Aim of the exercise - What is needed is an exact copy of every entry below, with the pictures left out.

(Stored data entries)
+ + + + +

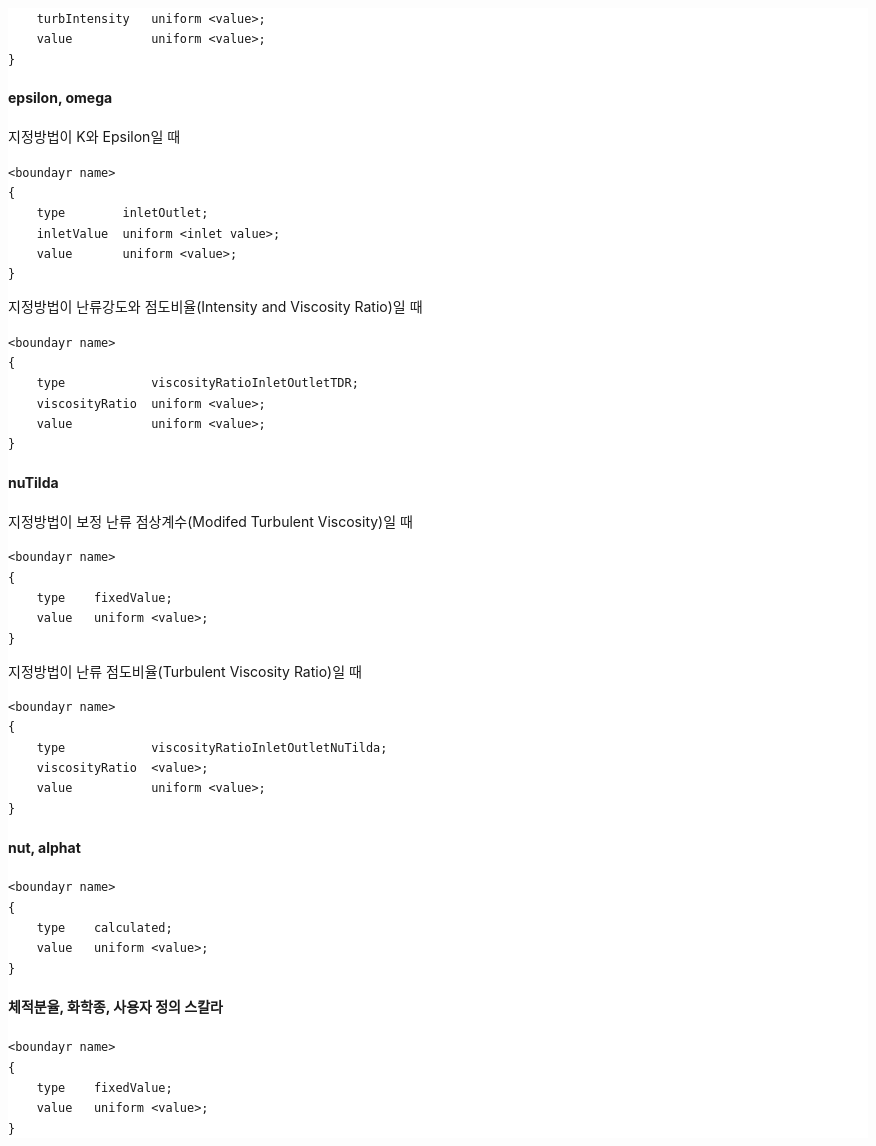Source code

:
 ```
    turbIntensity   uniform <value>;
    value           uniform <value>;
}
```
#### epsilon, omega
지정방법이 K와 Epsilon일 때
```
<boundayr name>
{
    type        inletOutlet;
    inletValue  uniform <inlet value>;
    value       uniform <value>;
}
```
지정방법이 난류강도와 점도비율(Intensity and Viscosity Ratio)일 때
```
<boundayr name>
{
    type            viscosityRatioInletOutletTDR;
    viscosityRatio  uniform <value>;
    value           uniform <value>;
}
```
#### nuTilda
지정방법이 보정 난류 점상계수(Modifed Turbulent Viscosity)일 때 
```
<boundayr name>
{
    type    fixedValue;
    value   uniform <value>;
}
```
지정방법이 난류 점도비율(Turbulent Viscosity Ratio)일 때
```
<boundayr name>
{
    type            viscosityRatioInletOutletNuTilda;
    viscosityRatio  <value>;
    value           uniform <value>;
}
```
#### nut, alphat
```
<boundayr name>
{
    type    calculated;
    value   uniform <value>;
}
```
#### 체적분율, 화학종, 사용자 정의 스칼라
```
<boundayr name>
{
    type    fixedValue;
    value   uniform <value>;
}
```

+ + + + +

Written solution -
Source code

:
 ```
    turbIntensity   uniform <value>;
    value           uniform <value>;
}
```
#### epsilon, omega
지정방법이 K와 Epsilon일 때
```
<boundayr name>
{
    type        inletOutlet;
    inletValue  uniform <inlet value>;
    value       uniform <value>;
}
```
지정방법이 난류강도와 점도비율(Intensity and Viscosity Ratio)일 때
```
<boundayr name>
{
    type            viscosityRatioInletOutletTDR;
    viscosityRatio  uniform <value>;
    value           uniform <value>;
}
```
#### nuTilda
지정방법이 보정 난류 점상계수(Modifed Turbulent Viscosity)일 때 
```
<boundayr name>
{
    type    fixedValue;
    value   uniform <value>;
}
```
지정방법이 난류 점도비율(Turbulent Viscosity Ratio)일 때
```
<boundayr name>
{
    type            viscosityRatioInletOutletNuTilda;
    viscosityRatio  <value>;
    value           uniform <value>;
}
```
#### nut, alphat
```
<boundayr name>
{
    type    calculated;
    value   uniform <value>;
}
```
#### 체적분율, 화학종, 사용자 정의 스칼라
```
<boundayr name>
{
    type    fixedValue;
    value   uniform <value>;
}
```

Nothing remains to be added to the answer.